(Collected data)

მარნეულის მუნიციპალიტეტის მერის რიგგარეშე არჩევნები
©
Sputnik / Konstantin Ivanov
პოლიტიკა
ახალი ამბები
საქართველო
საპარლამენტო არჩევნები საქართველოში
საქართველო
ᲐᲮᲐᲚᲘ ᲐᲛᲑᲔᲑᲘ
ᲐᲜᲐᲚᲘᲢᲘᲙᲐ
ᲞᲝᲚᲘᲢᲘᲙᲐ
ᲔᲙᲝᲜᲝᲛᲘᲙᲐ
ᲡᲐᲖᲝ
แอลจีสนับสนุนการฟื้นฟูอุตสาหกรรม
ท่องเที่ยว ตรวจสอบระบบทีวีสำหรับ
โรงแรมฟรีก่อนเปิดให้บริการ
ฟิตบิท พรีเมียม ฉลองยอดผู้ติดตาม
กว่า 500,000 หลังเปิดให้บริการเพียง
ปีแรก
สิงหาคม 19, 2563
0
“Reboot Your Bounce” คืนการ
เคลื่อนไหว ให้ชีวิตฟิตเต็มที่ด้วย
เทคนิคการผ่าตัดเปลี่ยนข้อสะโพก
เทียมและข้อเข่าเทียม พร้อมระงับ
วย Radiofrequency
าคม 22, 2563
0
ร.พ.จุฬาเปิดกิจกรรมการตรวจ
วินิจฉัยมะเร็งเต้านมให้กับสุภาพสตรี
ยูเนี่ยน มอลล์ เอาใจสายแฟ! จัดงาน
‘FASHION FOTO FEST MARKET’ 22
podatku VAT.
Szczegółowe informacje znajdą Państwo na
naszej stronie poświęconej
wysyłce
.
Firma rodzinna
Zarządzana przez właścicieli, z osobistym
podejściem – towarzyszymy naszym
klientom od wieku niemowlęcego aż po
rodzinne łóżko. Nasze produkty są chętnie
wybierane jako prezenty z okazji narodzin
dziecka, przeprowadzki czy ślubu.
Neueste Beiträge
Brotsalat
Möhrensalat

▸ **Instruction**: Set down every one of the lines above again, word for word and in the same order.

▸ **Reply to the exercise**:
მარნეულის მუნიციპალიტეტის მერის რიგგარეშე არჩევნები
©
Sputnik / Konstantin Ivanov
პოლიტიკა
ახალი ამბები
საქართველო
საპარლამენტო არჩევნები საქართველოში
საქართველო
ᲐᲮᲐᲚᲘ ᲐᲛᲑᲔᲑᲘ
ᲐᲜᲐᲚᲘᲢᲘᲙᲐ
ᲞᲝᲚᲘᲢᲘᲙᲐ
ᲔᲙᲝᲜᲝᲛᲘᲙᲐ
ᲡᲐᲖᲝ
แอลจีสนับสนุนการฟื้นฟูอุตสาหกรรม
ท่องเที่ยว ตรวจสอบระบบทีวีสำหรับ
โรงแรมฟรีก่อนเปิดให้บริการ
ฟิตบิท พรีเมียม ฉลองยอดผู้ติดตาม
กว่า 500,000 หลังเปิดให้บริการเพียง
ปีแรก
สิงหาคม 19, 2563
0
“Reboot Your Bounce” คืนการ
เคลื่อนไหว ให้ชีวิตฟิตเต็มที่ด้วย
เทคนิคการผ่าตัดเปลี่ยนข้อสะโพก
เทียมและข้อเข่าเทียม พร้อมระงับ
วย Radiofrequency
าคม 22, 2563
0
ร.พ.จุฬาเปิดกิจกรรมการตรวจ
วินิจฉัยมะเร็งเต้านมให้กับสุภาพสตรี
ยูเนี่ยน มอลล์ เอาใจสายแฟ! จัดงาน
‘FASHION FOTO FEST MARKET’ 22
podatku VAT.
Szczegółowe informacje znajdą Państwo na
naszej stronie poświęconej
wysyłce
.
Firma rodzinna
Zarządzana przez właścicieli, z osobistym
podejściem – towarzyszymy naszym
klientom od wieku niemowlęcego aż po
rodzinne łóżko. Nasze produkty są chętnie
wybierane jako prezenty z okazji narodzin
dziecka, przeprowadzki czy ślubu.
Neueste Beiträge
Brotsalat
Möhrensalat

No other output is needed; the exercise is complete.